In the curious juggling act, admittedly, the Chinese government has been consciously letting market forces play an essential role in resource allocation. At the same time, the importance of strengthening macroeconomic control by the state has also been emphasised. This is a classic safeguard from certain intrinsic deficiencies of the market mechanism.
Interestingly, the Chinese government is also promoting reforms in areas with monopoly, so as to lower the threshold for market access, reduce market barriers, and support and encourage the development of the private sector and foreign enterprises. China’s private enterprises topped 40.6 million around January end in 2013, according to the State Administration for Industry and Commerce (SAIC).
It has made consistent efforts to establish modern corporate institutions of Chinese SoEs and promote them to become qualified market players.

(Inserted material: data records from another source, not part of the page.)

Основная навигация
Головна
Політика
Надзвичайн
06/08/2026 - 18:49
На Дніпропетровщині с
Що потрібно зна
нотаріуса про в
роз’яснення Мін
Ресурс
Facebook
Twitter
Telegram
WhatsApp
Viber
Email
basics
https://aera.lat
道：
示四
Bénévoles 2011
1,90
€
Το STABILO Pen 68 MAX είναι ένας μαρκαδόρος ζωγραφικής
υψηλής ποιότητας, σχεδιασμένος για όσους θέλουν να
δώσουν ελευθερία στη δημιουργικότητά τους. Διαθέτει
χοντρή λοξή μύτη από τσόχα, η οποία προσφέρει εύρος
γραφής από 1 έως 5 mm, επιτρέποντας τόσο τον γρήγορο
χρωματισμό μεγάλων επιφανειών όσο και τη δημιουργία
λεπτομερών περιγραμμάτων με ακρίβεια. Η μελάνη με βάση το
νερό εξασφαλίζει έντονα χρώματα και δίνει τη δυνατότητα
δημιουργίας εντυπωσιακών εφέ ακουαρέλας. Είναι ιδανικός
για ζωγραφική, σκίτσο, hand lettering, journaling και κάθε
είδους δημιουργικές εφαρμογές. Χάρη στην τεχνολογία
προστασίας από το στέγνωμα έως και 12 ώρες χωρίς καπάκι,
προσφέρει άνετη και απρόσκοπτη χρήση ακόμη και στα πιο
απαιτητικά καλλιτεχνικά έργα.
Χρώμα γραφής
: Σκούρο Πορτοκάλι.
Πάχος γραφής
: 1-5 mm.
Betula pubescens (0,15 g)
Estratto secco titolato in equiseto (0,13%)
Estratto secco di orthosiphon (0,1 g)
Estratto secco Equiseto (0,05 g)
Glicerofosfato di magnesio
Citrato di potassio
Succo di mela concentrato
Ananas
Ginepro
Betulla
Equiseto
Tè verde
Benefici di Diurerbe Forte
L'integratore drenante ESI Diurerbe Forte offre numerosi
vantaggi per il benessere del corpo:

After continuous price reform, the prices of 98 per cent of all products are now completely decided by market forces, with the exception of a few crucial items.
China more self-reflexive than ‘outsiders’ presume
In China, most high-level policy makers and the central intelligentsia share a deeper and more incisive understanding of the difficulties and challenges resultant from the stagnation of necessary reforms than the ‘baiting’ outsiders.

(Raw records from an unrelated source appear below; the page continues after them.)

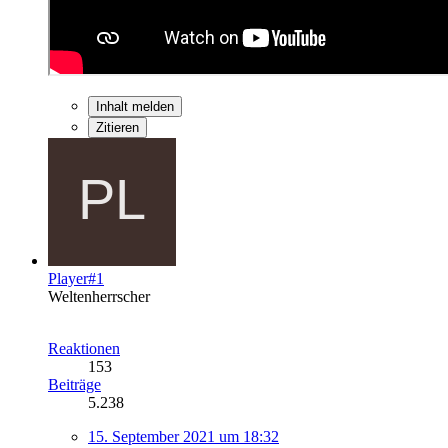
Inhalt melden
Zitieren
Player#1
Weltenherrscher
Reaktionen
153
Beiträge
5.238
15. September 2021 um 18:32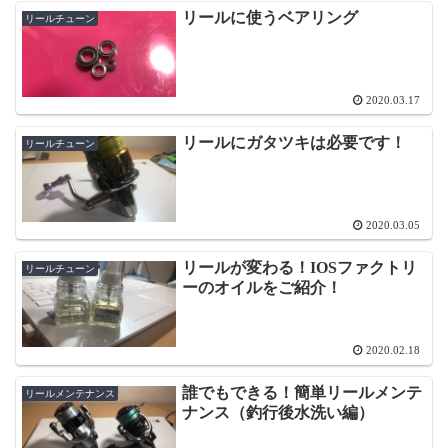
リールに使うベアリング
リールチューン
2020.03.17
リールにガタツキは必要です！
リールチューン
2020.03.05
リールが変わる！IOSファクトリ
リールチューン
ーのオイルをご紹介！
2020.02.18
誰でもできる！簡単リールメンテ
リールメンテナンス
ナンス（釣行後水洗い編）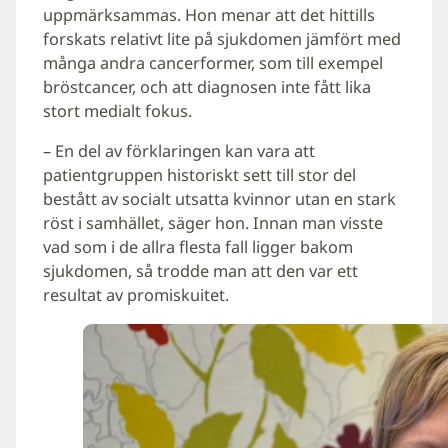
uppmärksammas. Hon menar att det hittills
forskats relativt lite på sjukdomen jämfört med
många andra cancerformer, som till exempel
bröstcancer, och att diagnosen inte fått lika
stort medialt fokus.
– En del av förklaringen kan vara att
patientgruppen historiskt sett till stor del
bestått av socialt utsatta kvinnor utan en stark
röst i samhället, säger hon. Innan man visste
vad som i de allra flesta fall ligger bakom
sjukdomen, så trodde man att den var ett
resultat av promiskuitet.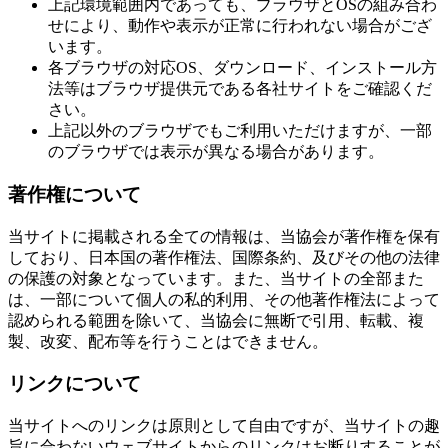
上記環境範囲内であっても、ブラウザとOSの組み合わ
せにより、動作や表示が正常に行われない場合がござ
います。
各ブラウザの対応OS、ダウンロード、インストール方
法等はブラウザ提供元である各社サイトをご確認くだ
さい。
上記以外のブラウザでもご利用いただけますが、一部
のブラウザでは表示が異なる場合があります。
著作権について
当サイトに掲載される全ての情報は、当協会が著作権を保有
しており、日本国の著作権法、国際条約、及びその他の法律
の保護の対象となっています。また、当サイトの全部また
は、一部について個人の私的利用、その他著作権法によって
認められる範囲を除いて、当協会に無断で引用、転載、複
製、改変、配布等を行うことはできません。
リンクについて
当サイトへのリンクは原則として自由ですが、当サイトの趣
旨に合わないウェブサイトからのリンクはお断りすることが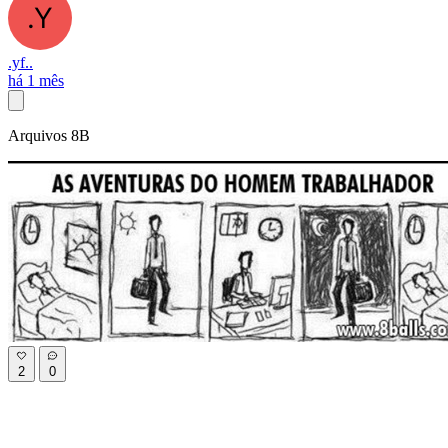
.yf..
há 1 mês
Arquivos 8B
2
0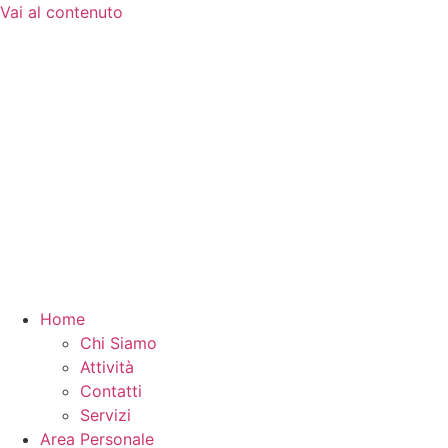
Vai al contenuto
Home
Chi Siamo
Attività
Contatti
Servizi
Area Personale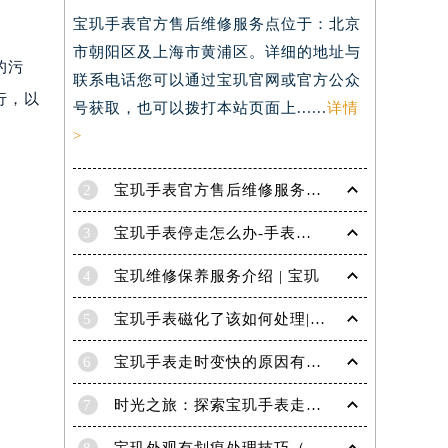
宝玑手表官方售后维修服务点位于：北京
）
市朝阳区及上海市黄浦区。详细的地址与
的污
联系电话您可以通过宝玑官网或官方公众
行，以
号获取，也可以拨打本站页面上......
详情
>
2
宝玑手表官方售后维修服务点电话是多少？
3
宝玑手表停走怎么办-手表停走的解决方法
4
宝玑维修保养服务介绍 | 宝玑
5
宝玑手表磁化了该如何处理|宝玑技师为您讲解
6
宝玑手表走时变快的原因有哪些？
7
时光之旅：探索宝玑手表走时的秘密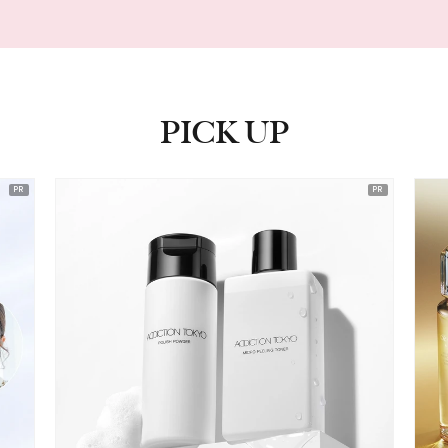
PICK UP
ピックアップ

Despite the extraordinary achievements China has made, Chinese leaders are always keenly aware that China is still a developing country whose growth is like sailing upstream. It has no choice but to deepen economic reforms and continue to integrate itself into the global economic system.
There are binaries galore. China, in-spite of being the second largest economy in the world, its GDP per capita stands at only $5,432, ranking only around the 100th place in the world.

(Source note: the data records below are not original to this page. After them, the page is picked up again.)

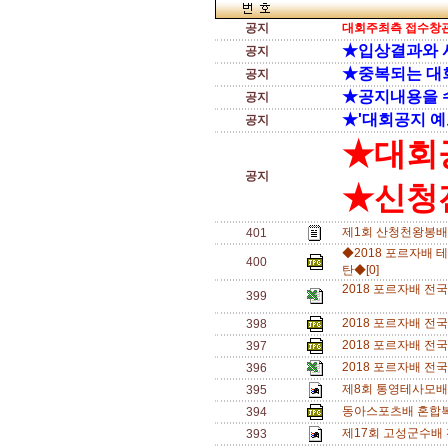
공지
대회주최측 접수창관
★입상결과와 
공지
★중복되는 대
공지
★공지내용을 
공지
★'대회공지 예
공지
★대회
공지
★신청전
제1회 산청천왕봉배
401
◆2018 포르자배 테
400
탄◆[0]
2018 포르자배 전국
399
2018 포르자배 전
398
2018 포르자배 전국
397
2018 포르자배 전국
396
제8회 통영테사모배 
395
동아스포츠배 혼합복식
394
제17회 고성군수배 
393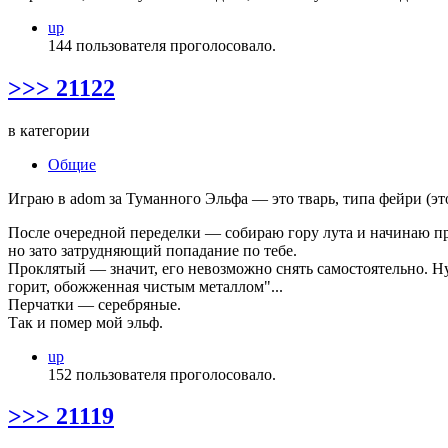
up
144 пользователя проголосовало.
>>> 21122
в категории
Общие
Играю в adom за Туманного Эльфа — это тварь, типа фейри (это
После очередной переделки — собираю гору лута и начинаю пр
но зато затрудняющий попадание по тебе.
Проклятый — значит, его невозможно снять самостоятельно. Ну
горит, обожженная чистым металлом"...
Перчатки — серебряные.
Так и помер мой эльф.
up
152 пользователя проголосовало.
>>> 21119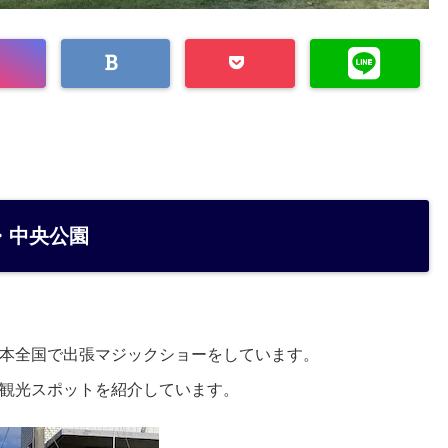
・中央公園
本全国で出張マジックショーをしています。
観光スポットを紹介しています。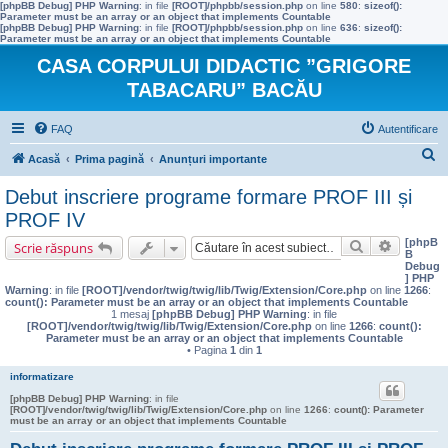
[phpBB Debug] PHP Warning
: in file
[ROOT]/phpbb/session.php
on line
580
:
sizeof():
Parameter must be an array or an object that implements Countable
[phpBB Debug] PHP Warning
: in file
[ROOT]/phpbb/session.php
on line
636
:
sizeof():
Parameter must be an array or an object that implements Countable
CASA CORPULUI DIDACTIC ”GRIGORE
TABACARU” BACĂU
FAQ
Autentificare
C
Acasă
Prima pagină
Anunțuri importante
ă
Debut inscriere programe formare PROF III și
u
PROF IV
t
[phpB
Căutare
Căutare 
Scrie răspuns
B
a
Debug
] PHP
r
Warning
: in file
[ROOT]/vendor/twig/twig/lib/Twig/Extension/Core.php
on line
1266
:
count(): Parameter must be an array or an object that implements Countable
e
1 mesaj
[phpBB Debug] PHP Warning
: in file
[ROOT]/vendor/twig/twig/lib/Twig/Extension/Core.php
on line
1266
:
count():
Parameter must be an array or an object that implements Countable
• Pagina
1
din
1
informatizare
[phpBB Debug] PHP Warning
: in file
[ROOT]/vendor/twig/twig/lib/Twig/Extension/Core.php
on line
1266
:
count(): Parameter
must be an array or an object that implements Countable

Uneven regional development and wide income disparity continue to haunt China. The coastal areas are developed, the cities are prosperous, but the west of China lags behind economically, and the urban/rural income ratio is as high as 3.23 to 1. For all its manufacturing strength, China is still at the lower end of the value chain. 90 per cent of China’s export commodities are OEM products. 20 per cent of the retail price of every cell phone and 30 per cent of that of every computer go to foreign patent owners. There is still a long way to go from “made in China” to “created in China.”
China is the world’s biggest energy consumer, has the world’s biggest new car market and the largest foreign currency reserves. But since the outbreak of the global financial crisis, China has become more aware of the drawbacks of completely free market economy. The country has strived to look for sustainable, equitable economic and social development in a highly globalised world. And, China is not alone in facing this challenge in the world, as most developing economies would vouch for.
20 years of socialist market economy
China is willing to choose and uphold a development path, but one that is well-suited to its national conditions, on the road towards market-oriented economic reforms.
China still has a long way to go to achieve full industrialisation. The urbanisation rate is now around 50 per cent, which indicates enormous potential. The socialist market economy has a history of 20 years now, and is set for more reform and improvement, as vowed by the new leadership of Xi Jinping. It has been more than a decade now since China’s accession to the WTO, and the gradually increasing level of internationalisation of China will make for stronger global competence.
For a relatively long period of time in the foreseeable future, industrialisation, urbanisation, marketisation and internationalisation are going to maintain sound macroeconomic fundamentals of China, and keep the Chinese economy buoyant.